(DATA RECORDS)

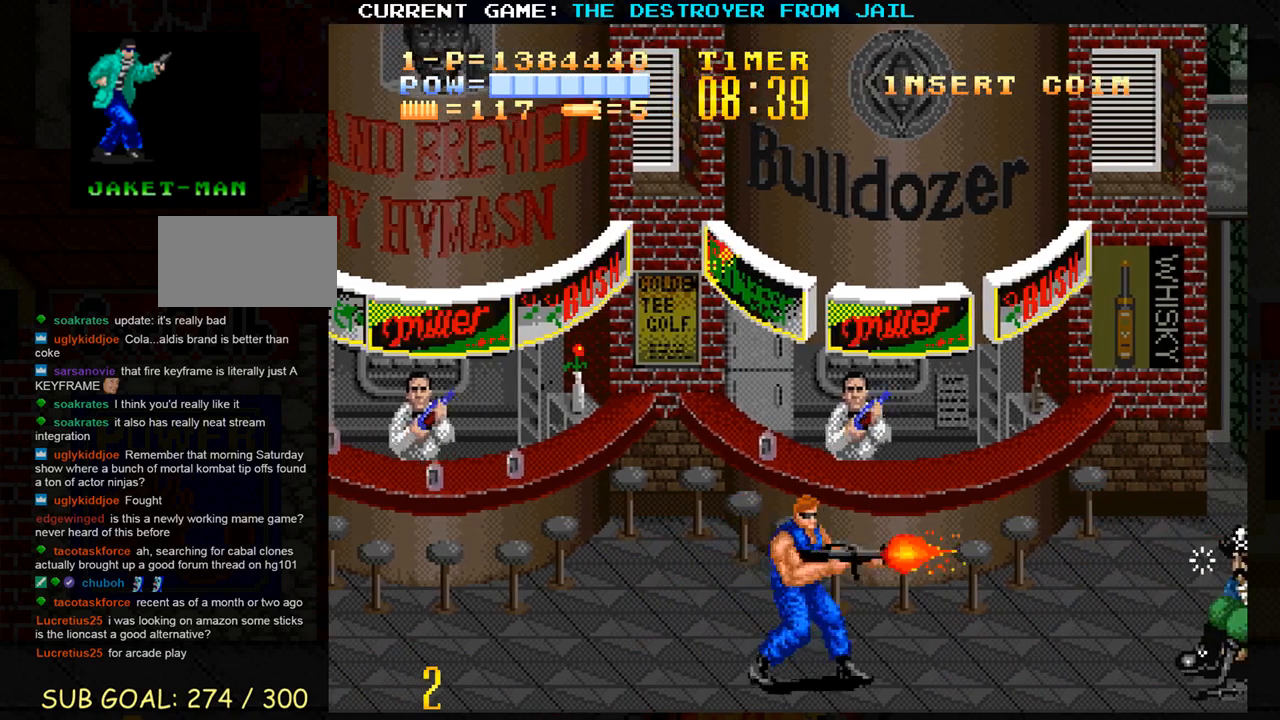
{"buttons": [], "left_stick": "center", "events": [[183, "left_stick", "left"], [267, "left_stick", "right"], [317, "SQUARE", "down"], [367, "SQUARE", "up"], [383, "left_stick", "center"], [467, "SQUARE", "down"], [500, "SQUARE", "up"]]}
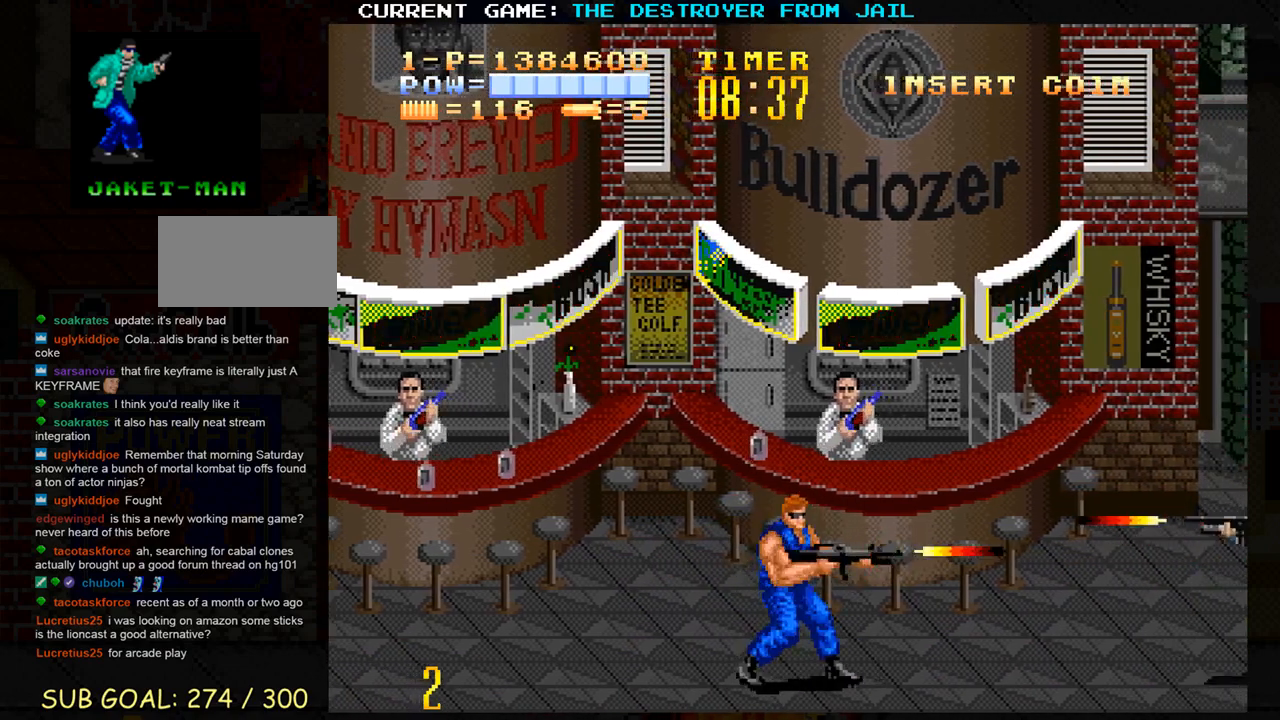
{"buttons": [], "left_stick": "down", "events": [[83, "SQUARE", "down"], [150, "SQUARE", "up"], [200, "left_stick", "down"]]}
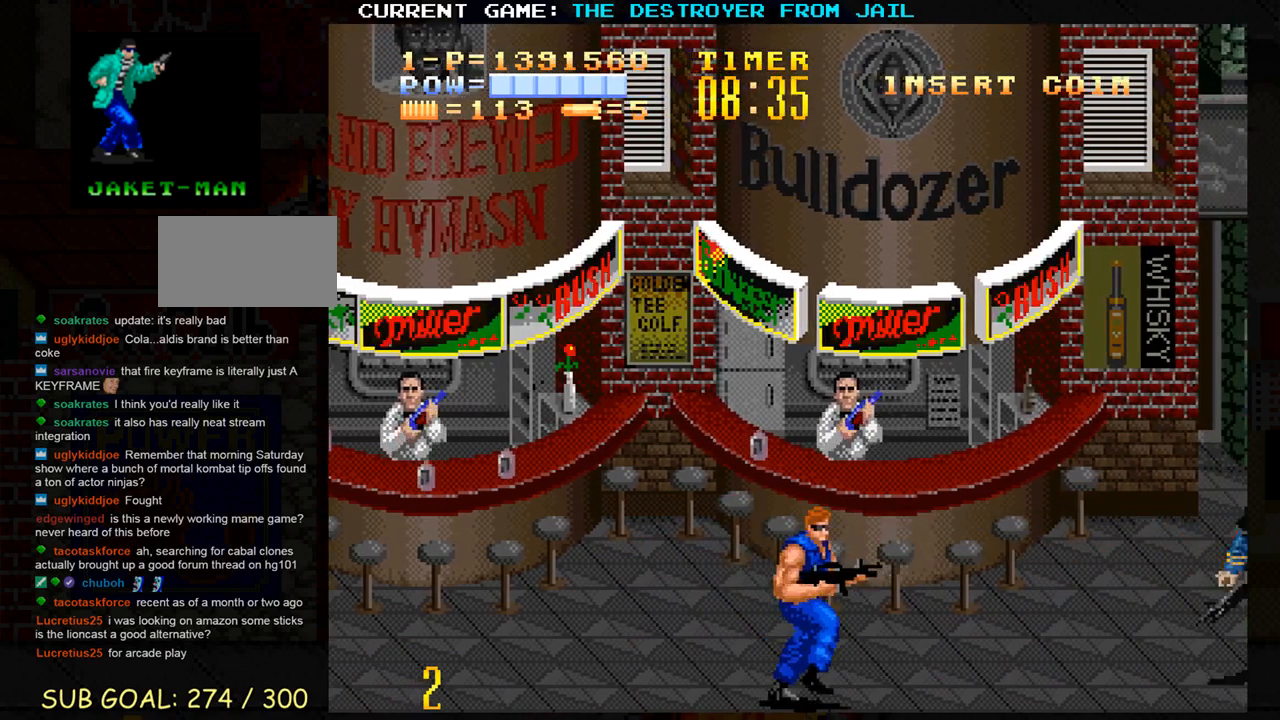
{"buttons": [], "left_stick": "up-left", "events": [[100, "left_stick", "center"], [200, "left_stick", "up-left"]]}
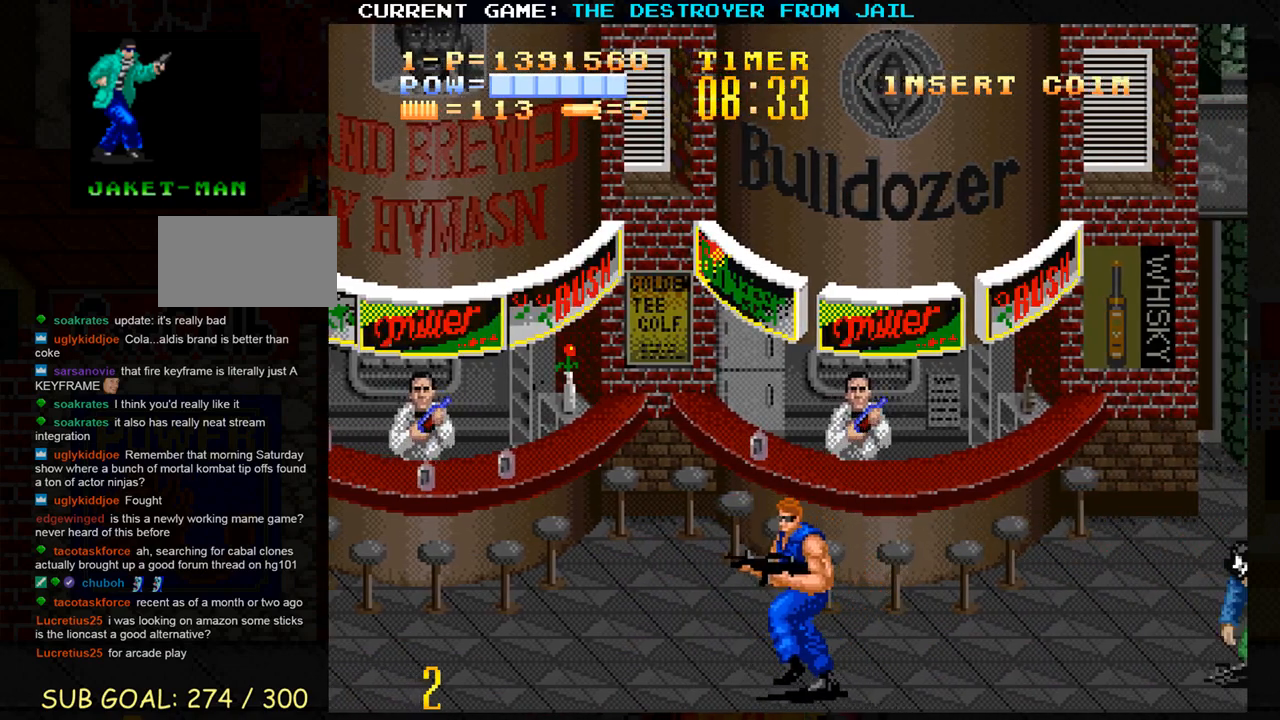
{"buttons": [], "left_stick": "right", "events": [[350, "left_stick", "center"], [400, "left_stick", "right"]]}
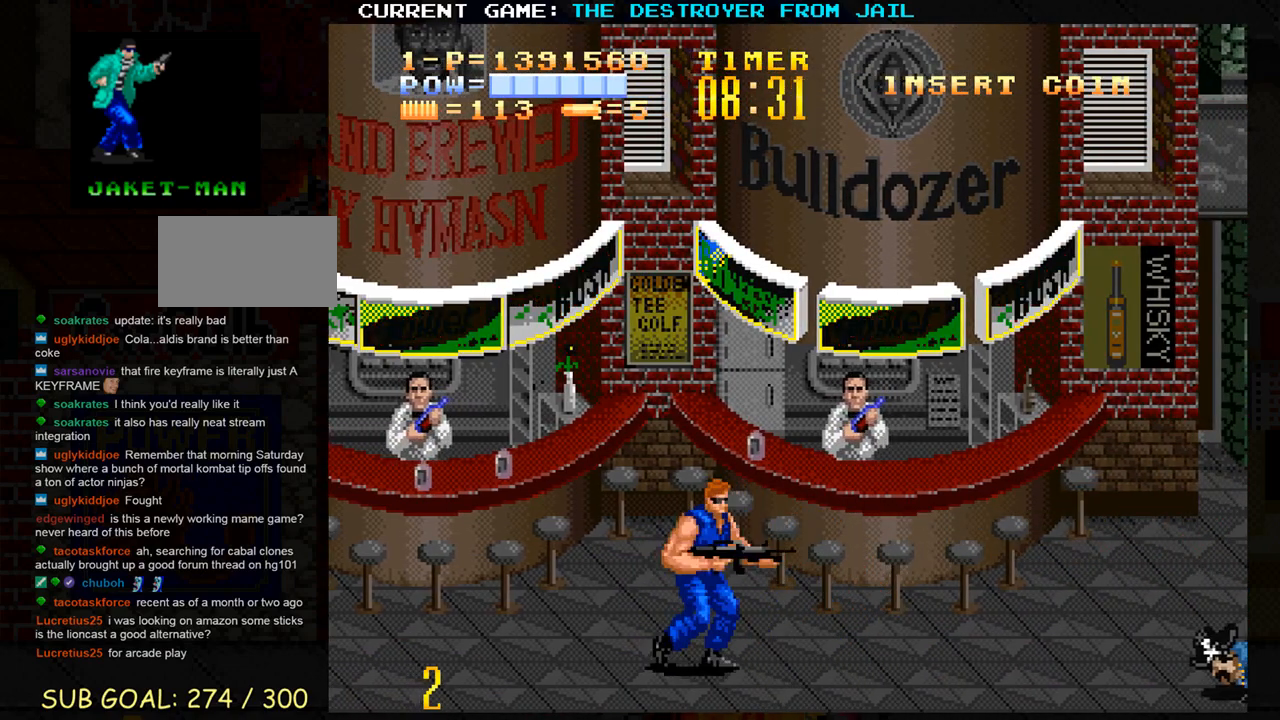
{"buttons": [], "left_stick": "up-right", "events": [[83, "left_stick", "down-right"], [250, "SQUARE", "down"], [267, "left_stick", "right"], [317, "SQUARE", "up"], [467, "left_stick", "up-right"]]}
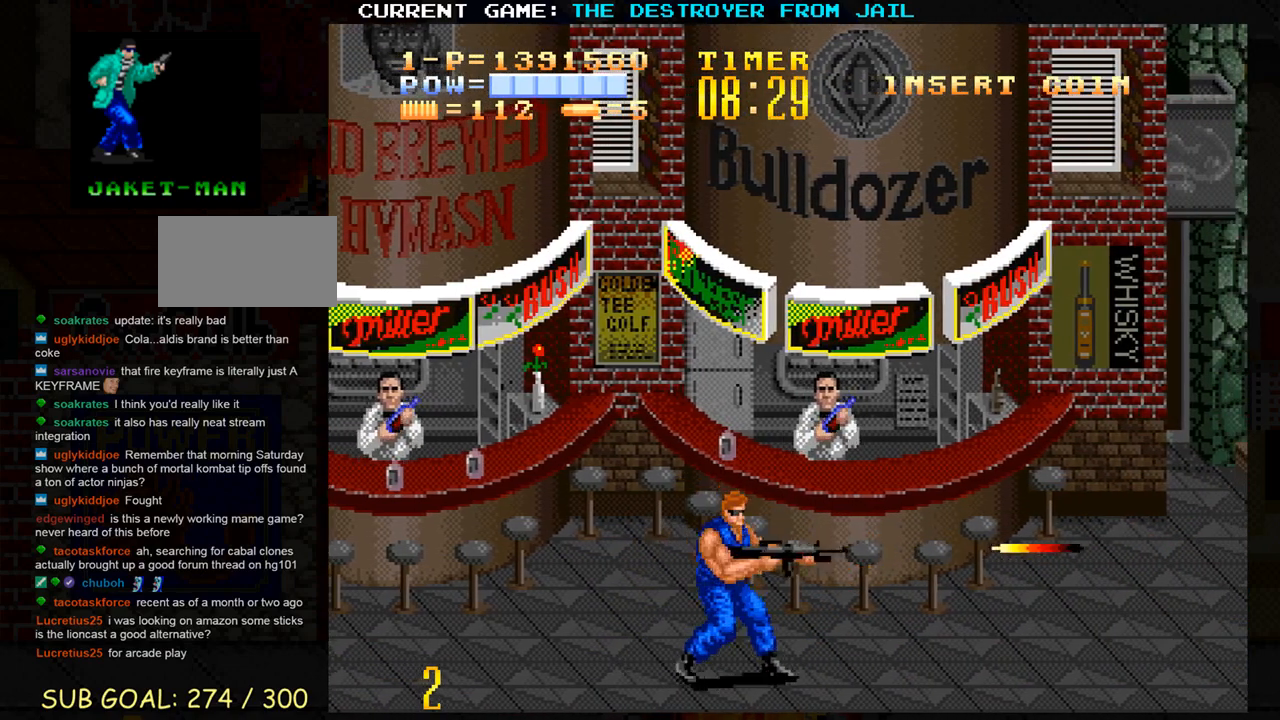
{"buttons": [], "left_stick": "up-right", "events": []}
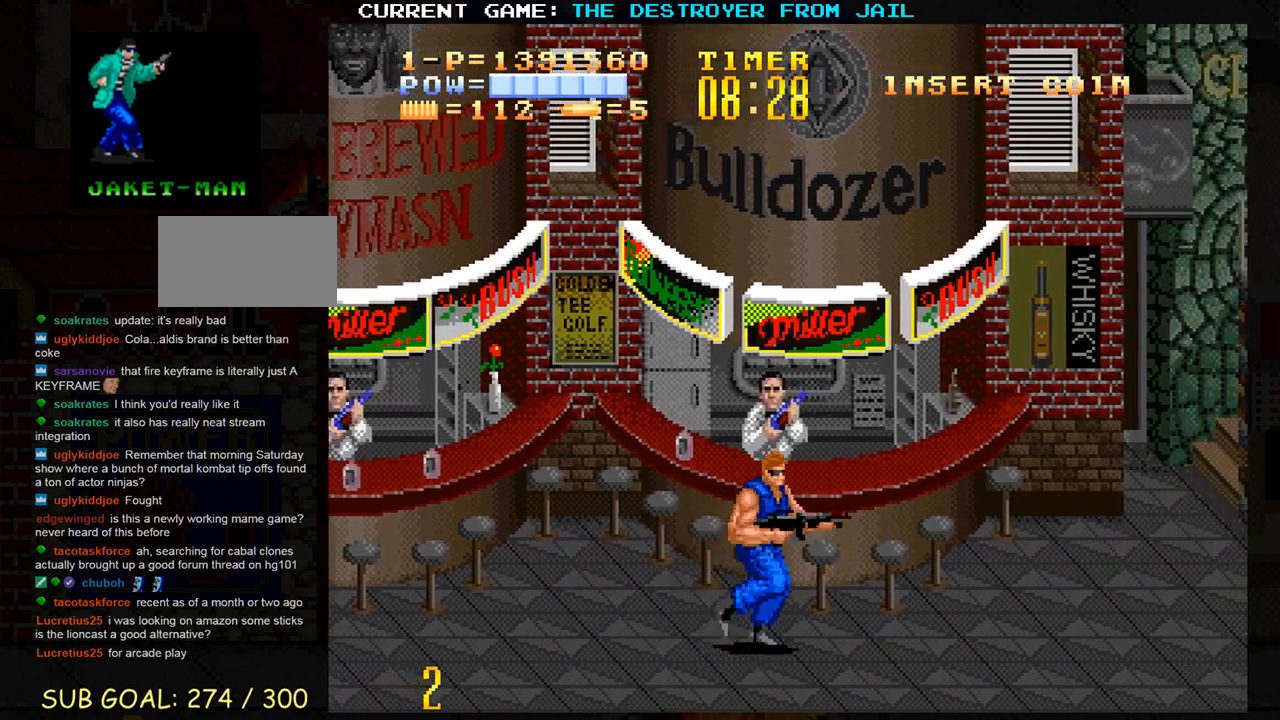
{"buttons": [], "left_stick": "up-right", "events": []}
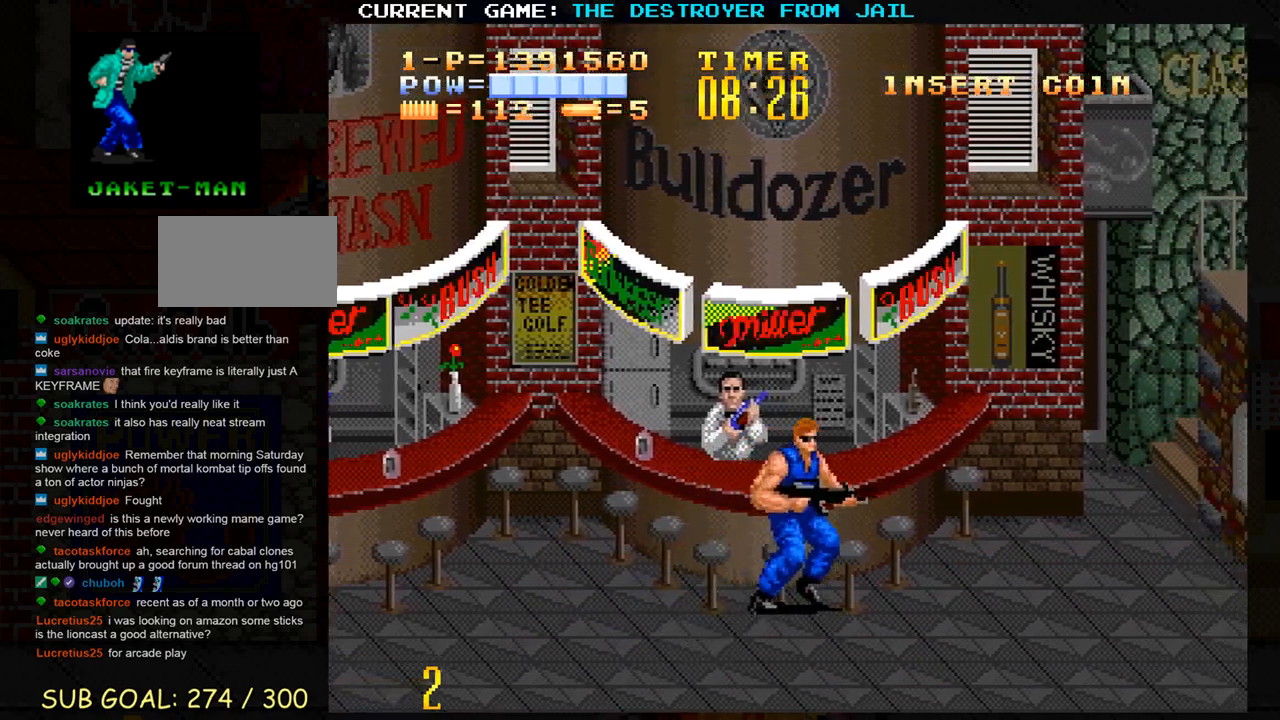
{"buttons": [], "left_stick": "right", "events": [[50, "left_stick", "up-left"], [217, "left_stick", "right"]]}
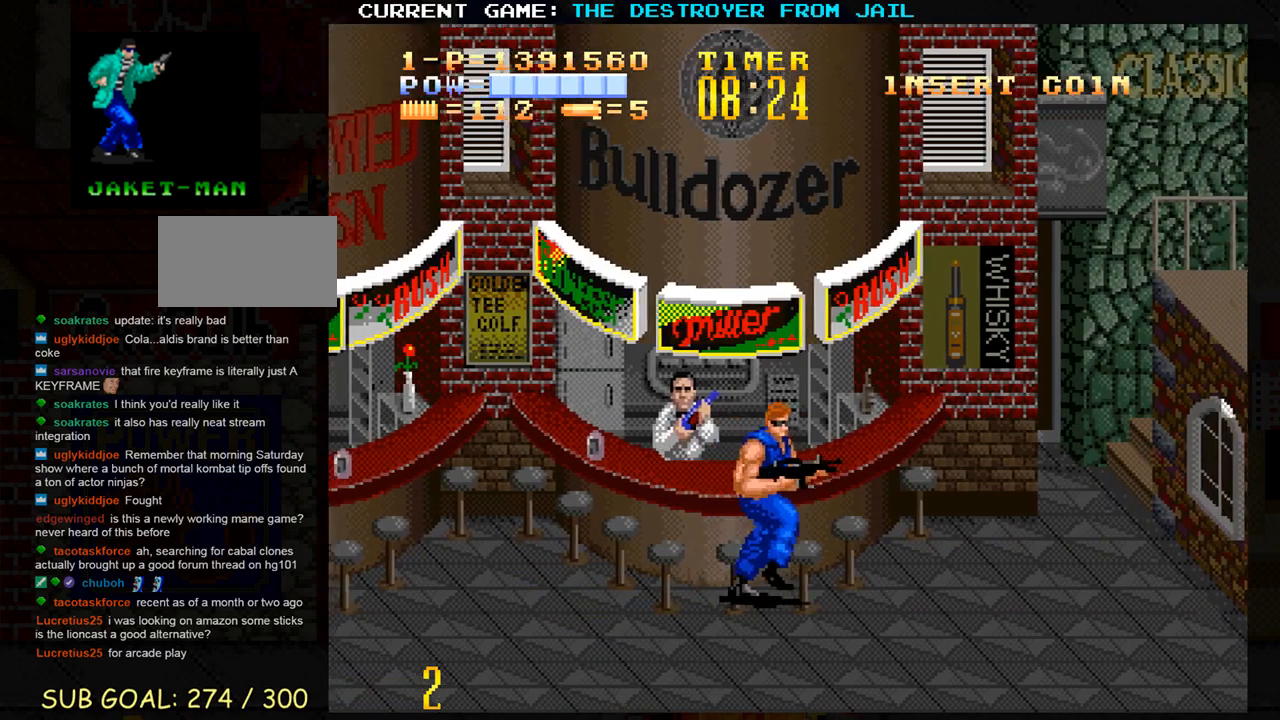
{"buttons": [], "left_stick": "down-left", "events": [[100, "left_stick", "left"], [367, "left_stick", "down-left"]]}
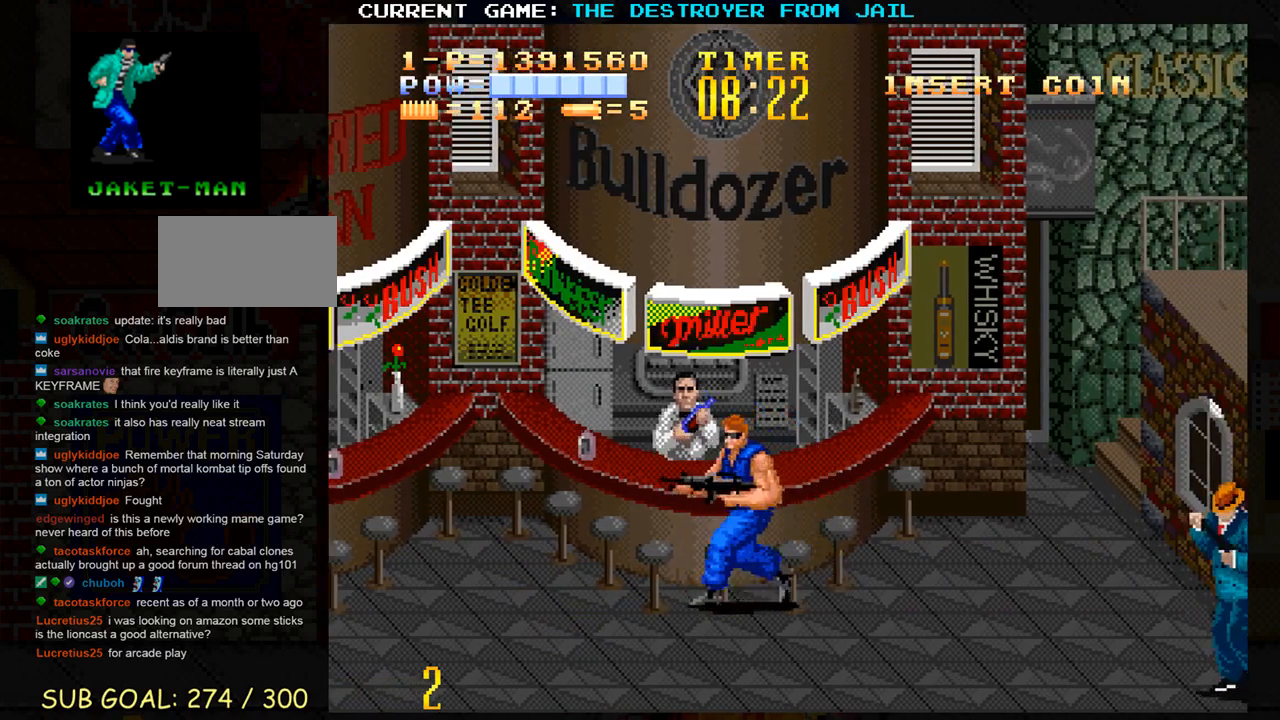
{"buttons": [], "left_stick": "down-left", "events": [[183, "left_stick", "left"], [450, "left_stick", "down-left"]]}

(End DATA RECORDS)

- [WHAT THE TASK ASKS]
Type the entries above out again exactly, with no pictures.

- [TASK RESPONSE]
{"buttons": [], "left_stick": "center", "events": [[183, "left_stick", "left"], [267, "left_stick", "right"], [317, "SQUARE", "down"], [367, "SQUARE", "up"], [383, "left_stick", "center"], [467, "SQUARE", "down"], [500, "SQUARE", "up"]]}
{"buttons": [], "left_stick": "down", "events": [[83, "SQUARE", "down"], [150, "SQUARE", "up"], [200, "left_stick", "down"]]}
{"buttons": [], "left_stick": "up-left", "events": [[100, "left_stick", "center"], [200, "left_stick", "up-left"]]}
{"buttons": [], "left_stick": "right", "events": [[350, "left_stick", "center"], [400, "left_stick", "right"]]}
{"buttons": [], "left_stick": "up-right", "events": [[83, "left_stick", "down-right"], [250, "SQUARE", "down"], [267, "left_stick", "right"], [317, "SQUARE", "up"], [467, "left_stick", "up-right"]]}
{"buttons": [], "left_stick": "up-right", "events": []}
{"buttons": [], "left_stick": "up-right", "events": []}
{"buttons": [], "left_stick": "right", "events": [[50, "left_stick", "up-left"], [217, "left_stick", "right"]]}
{"buttons": [], "left_stick": "down-left", "events": [[100, "left_stick", "left"], [367, "left_stick", "down-left"]]}
{"buttons": [], "left_stick": "down-left", "events": [[183, "left_stick", "left"], [450, "left_stick", "down-left"]]}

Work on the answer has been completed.